--- Extracted information Enclosed Below ---
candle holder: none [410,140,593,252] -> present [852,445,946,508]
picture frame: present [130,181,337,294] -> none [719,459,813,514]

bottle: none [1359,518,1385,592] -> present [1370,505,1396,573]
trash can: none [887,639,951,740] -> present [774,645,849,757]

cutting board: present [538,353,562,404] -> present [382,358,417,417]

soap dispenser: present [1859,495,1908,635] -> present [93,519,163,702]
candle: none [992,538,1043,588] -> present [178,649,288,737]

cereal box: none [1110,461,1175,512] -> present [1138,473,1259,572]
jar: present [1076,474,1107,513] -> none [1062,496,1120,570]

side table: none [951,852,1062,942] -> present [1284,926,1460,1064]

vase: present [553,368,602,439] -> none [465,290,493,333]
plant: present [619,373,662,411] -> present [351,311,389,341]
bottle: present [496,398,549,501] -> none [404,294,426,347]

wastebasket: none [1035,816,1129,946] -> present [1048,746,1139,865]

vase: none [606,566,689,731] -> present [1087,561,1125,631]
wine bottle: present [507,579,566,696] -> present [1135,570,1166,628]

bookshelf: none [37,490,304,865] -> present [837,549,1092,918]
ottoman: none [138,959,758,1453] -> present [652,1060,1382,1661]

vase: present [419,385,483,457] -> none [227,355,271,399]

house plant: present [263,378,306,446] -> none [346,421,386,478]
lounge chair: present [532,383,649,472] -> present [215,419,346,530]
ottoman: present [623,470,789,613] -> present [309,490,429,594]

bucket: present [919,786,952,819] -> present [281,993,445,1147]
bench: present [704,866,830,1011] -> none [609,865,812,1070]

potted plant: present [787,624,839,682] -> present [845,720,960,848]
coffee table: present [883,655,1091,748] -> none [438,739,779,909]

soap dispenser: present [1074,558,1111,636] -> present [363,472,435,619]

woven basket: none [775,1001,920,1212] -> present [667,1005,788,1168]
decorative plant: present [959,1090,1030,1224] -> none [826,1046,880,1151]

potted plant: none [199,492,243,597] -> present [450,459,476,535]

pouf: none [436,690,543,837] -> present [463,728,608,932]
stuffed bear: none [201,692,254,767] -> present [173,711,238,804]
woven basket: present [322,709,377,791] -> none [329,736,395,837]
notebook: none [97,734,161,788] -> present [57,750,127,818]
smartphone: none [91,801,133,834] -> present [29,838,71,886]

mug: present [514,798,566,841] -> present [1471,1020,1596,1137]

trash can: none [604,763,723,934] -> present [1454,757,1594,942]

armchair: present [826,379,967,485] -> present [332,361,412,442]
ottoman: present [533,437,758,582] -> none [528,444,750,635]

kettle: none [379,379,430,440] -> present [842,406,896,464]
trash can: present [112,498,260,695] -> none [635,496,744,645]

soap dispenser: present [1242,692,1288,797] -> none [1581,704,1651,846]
--- End of Enclosed Extracted information ---
## What is required
Copy out every record exactly; leave nothing out.

## Response to this task
candle holder: none [410,140,593,252] -> present [852,445,946,508]
picture frame: present [130,181,337,294] -> none [719,459,813,514]

bottle: none [1359,518,1385,592] -> present [1370,505,1396,573]
trash can: none [887,639,951,740] -> present [774,645,849,757]

cutting board: present [538,353,562,404] -> present [382,358,417,417]

soap dispenser: present [1859,495,1908,635] -> present [93,519,163,702]
candle: none [992,538,1043,588] -> present [178,649,288,737]

cereal box: none [1110,461,1175,512] -> present [1138,473,1259,572]
jar: present [1076,474,1107,513] -> none [1062,496,1120,570]

side table: none [951,852,1062,942] -> present [1284,926,1460,1064]

vase: present [553,368,602,439] -> none [465,290,493,333]
plant: present [619,373,662,411] -> present [351,311,389,341]
bottle: present [496,398,549,501] -> none [404,294,426,347]

wastebasket: none [1035,816,1129,946] -> present [1048,746,1139,865]

vase: none [606,566,689,731] -> present [1087,561,1125,631]
wine bottle: present [507,579,566,696] -> present [1135,570,1166,628]

bookshelf: none [37,490,304,865] -> present [837,549,1092,918]
ottoman: none [138,959,758,1453] -> present [652,1060,1382,1661]

vase: present [419,385,483,457] -> none [227,355,271,399]

house plant: present [263,378,306,446] -> none [346,421,386,478]
lounge chair: present [532,383,649,472] -> present [215,419,346,530]
ottoman: present [623,470,789,613] -> present [309,490,429,594]

bucket: present [919,786,952,819] -> present [281,993,445,1147]
bench: present [704,866,830,1011] -> none [609,865,812,1070]

potted plant: present [787,624,839,682] -> present [845,720,960,848]
coffee table: present [883,655,1091,748] -> none [438,739,779,909]

soap dispenser: present [1074,558,1111,636] -> present [363,472,435,619]

woven basket: none [775,1001,920,1212] -> present [667,1005,788,1168]
decorative plant: present [959,1090,1030,1224] -> none [826,1046,880,1151]

potted plant: none [199,492,243,597] -> present [450,459,476,535]

pouf: none [436,690,543,837] -> present [463,728,608,932]
stuffed bear: none [201,692,254,767] -> present [173,711,238,804]
woven basket: present [322,709,377,791] -> none [329,736,395,837]
notebook: none [97,734,161,788] -> present [57,750,127,818]
smartphone: none [91,801,133,834] -> present [29,838,71,886]

mug: present [514,798,566,841] -> present [1471,1020,1596,1137]

trash can: none [604,763,723,934] -> present [1454,757,1594,942]

armchair: present [826,379,967,485] -> present [332,361,412,442]
ottoman: present [533,437,758,582] -> none [528,444,750,635]

kettle: none [379,379,430,440] -> present [842,406,896,464]
trash can: present [112,498,260,695] -> none [635,496,744,645]

soap dispenser: present [1242,692,1288,797] -> none [1581,704,1651,846]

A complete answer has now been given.